Some would argue that metadata is pretty harmless. It’s just ingoing and outgoing phone numbers, plus the length of those calls, right? The NSA is “not looking at people’s names, and they’re not looking at content,” President Obama told reporters last June.
According to the official narrative, monitoring metadata is no big deal. But two Stanford University researchers wanted to see how “sensitive” metadata actually was. So they enlisted hundreds of volunteers to install an app called “MetaPhone” on their Androids to pick up that metadata over several months. What they found shocked them.
“The degree of sensitivity among contacts took us aback,” co-authors Jonathan Mayer and Patrick Mutchler wrote on Web Policy, Mayer’s blog. “Participants had calls with Alcoholics Anonymous, gun stores, NARAL Pro-Choice, labor unions, divorce lawyers, sexually transmitted disease clinics, a Canadian import pharmacy, strip clubs, and much more.”
The point is, they found, it’s actually really easy to identify names and infer very intimate details about a person’s life just from phone metadata. And things got a lot creepier, and potentially devastating, when researchers posted real samples of what these metadata-informed stories could tell. Take, for example, Participant E:
Participant E had a long, early morning call with her sister. Two days later, she placed a series of calls to the local Planned Parenthood location. She placed brief additional calls two weeks later, and made a final call a month after.

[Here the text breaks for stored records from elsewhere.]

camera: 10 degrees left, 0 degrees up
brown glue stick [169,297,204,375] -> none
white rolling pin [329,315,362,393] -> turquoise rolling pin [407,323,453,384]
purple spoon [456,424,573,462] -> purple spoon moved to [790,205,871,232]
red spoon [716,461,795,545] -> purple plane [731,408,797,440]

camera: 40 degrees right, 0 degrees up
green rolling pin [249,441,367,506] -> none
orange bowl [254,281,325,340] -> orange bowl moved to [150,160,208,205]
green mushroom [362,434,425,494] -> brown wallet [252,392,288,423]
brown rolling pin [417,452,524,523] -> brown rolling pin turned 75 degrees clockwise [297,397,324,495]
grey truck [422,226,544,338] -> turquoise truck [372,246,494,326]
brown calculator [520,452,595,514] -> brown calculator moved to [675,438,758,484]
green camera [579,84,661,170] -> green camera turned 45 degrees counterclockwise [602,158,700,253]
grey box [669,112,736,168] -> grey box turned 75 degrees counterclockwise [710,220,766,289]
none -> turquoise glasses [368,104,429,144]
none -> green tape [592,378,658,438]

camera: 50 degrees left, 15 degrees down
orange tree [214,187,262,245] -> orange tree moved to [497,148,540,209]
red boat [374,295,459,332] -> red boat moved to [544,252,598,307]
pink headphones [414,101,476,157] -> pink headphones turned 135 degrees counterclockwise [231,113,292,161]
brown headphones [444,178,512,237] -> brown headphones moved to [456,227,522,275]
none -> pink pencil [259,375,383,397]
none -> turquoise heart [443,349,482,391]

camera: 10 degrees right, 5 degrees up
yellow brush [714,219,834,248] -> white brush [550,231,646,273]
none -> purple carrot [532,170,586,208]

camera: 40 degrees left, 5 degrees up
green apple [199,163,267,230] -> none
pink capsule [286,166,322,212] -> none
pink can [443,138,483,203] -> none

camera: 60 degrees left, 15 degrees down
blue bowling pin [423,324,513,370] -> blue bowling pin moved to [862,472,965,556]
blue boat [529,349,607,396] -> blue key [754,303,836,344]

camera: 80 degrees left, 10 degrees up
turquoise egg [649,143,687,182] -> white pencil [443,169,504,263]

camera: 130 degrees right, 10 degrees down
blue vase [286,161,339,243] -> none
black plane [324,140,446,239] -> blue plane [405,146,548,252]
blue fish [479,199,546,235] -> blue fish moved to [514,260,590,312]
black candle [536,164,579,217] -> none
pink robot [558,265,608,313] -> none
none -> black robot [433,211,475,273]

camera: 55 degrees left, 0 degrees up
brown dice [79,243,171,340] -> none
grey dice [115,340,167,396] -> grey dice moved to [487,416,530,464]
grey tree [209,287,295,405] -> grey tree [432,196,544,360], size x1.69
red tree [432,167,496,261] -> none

The researchers’ write-up cites several other examples like the one above. But take a minute to consider how a breach of privacy might affect Participant E. Whatever kind of service she sought from Planned Parenthood, whether it be an abortion or a routine sexual health check-up, patients and doctors have received threats for even stepping inside a Planned Parenthood clinic. Someone wielding that information about her, and those patterns of calls, could potentially do her serious harm. Moreover, it’s Participant E’s legal right to access safe reproductive care, and it’s her legal right to keep that private under the HIPAA privacy rule–though HIPAA does make an exception for vague “lawful intelligence” purposes.
Should that lawful intelligence include the trawling of millions of phone metadata records?
“Phone records held by the NSA and telecoms span millions of Americans over multiple years,” researchers concluded. “Reasonable minds can disagree about the policy and legal constraints that should be imposed on those databases. The science, however, is clear: phone metadata is highly sensitive.”